A GLM of the type described here can be used in different ways in the context of CI provision. The first is for predicting the outcome, and the second is in postoperative quality assurance. The former is based on preoperatively measurable influencing factors that have a certain generality, and thus can be applied to patient populations of different institutions and, after appropriate adaptation, also countries. The second application presented here is initially limited in its validity to processes within a facility or possibly to a special population. Process-related deviations from the predicted result or their causes could well apply only to individual facilities. It would also be conceivable that a CI population with narrowly defined, specific characteristics (e.g., hyperacusis, tinnitus, or inadequate compliance) would highlight other explanatory factors. The GLM derived from the present data provides a means to identify systematic causes of unmet prediction and to initiate appropriate multidisciplinary interventions in CI aftercare.
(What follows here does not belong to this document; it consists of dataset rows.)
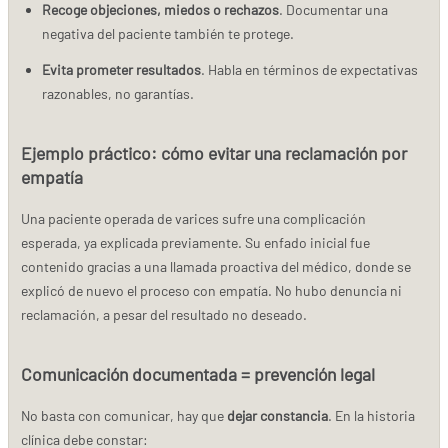
Recoge objeciones, miedos o rechazos
. Documentar una
negativa del paciente también te protege.
Evita prometer resultados
. Habla en términos de expectativas
razonables, no garantías.
Ejemplo práctico: cómo evitar una reclamación por
empatía
Una paciente operada de varices sufre una complicación
esperada, ya explicada previamente. Su enfado inicial fue
contenido gracias a una llamada proactiva del médico, donde se
explicó de nuevo el proceso con empatía. No hubo denuncia ni
reclamación, a pesar del resultado no deseado.
Comunicación documentada = prevención legal
No basta con comunicar, hay que
dejar constancia
. En la historia
clínica debe constar:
However, these measures were not part of this observational study, but they offer reasoned, systematic(!) approaches to improve the quality of aftercare. The exclusion of preoperatively not foreseeable limitations of outcome due to (not yet) diagnosable retrocochlear hearing disorders should be separated from pure fitting deficits through suitable measurement methods in the future. One possibility is objective auditory pathway diagnostics using electrophysiological methods [10, 18, 19].

Practical conclusion

  • The model described here is suitable for identifying individual factors in cochlear implant (CI) aftercare that reduce speech intelligibility in a selected CI population.

  • The results show that direct conclusions can be drawn from postoperative audiometry with CI for the optimization of individual CI fitting.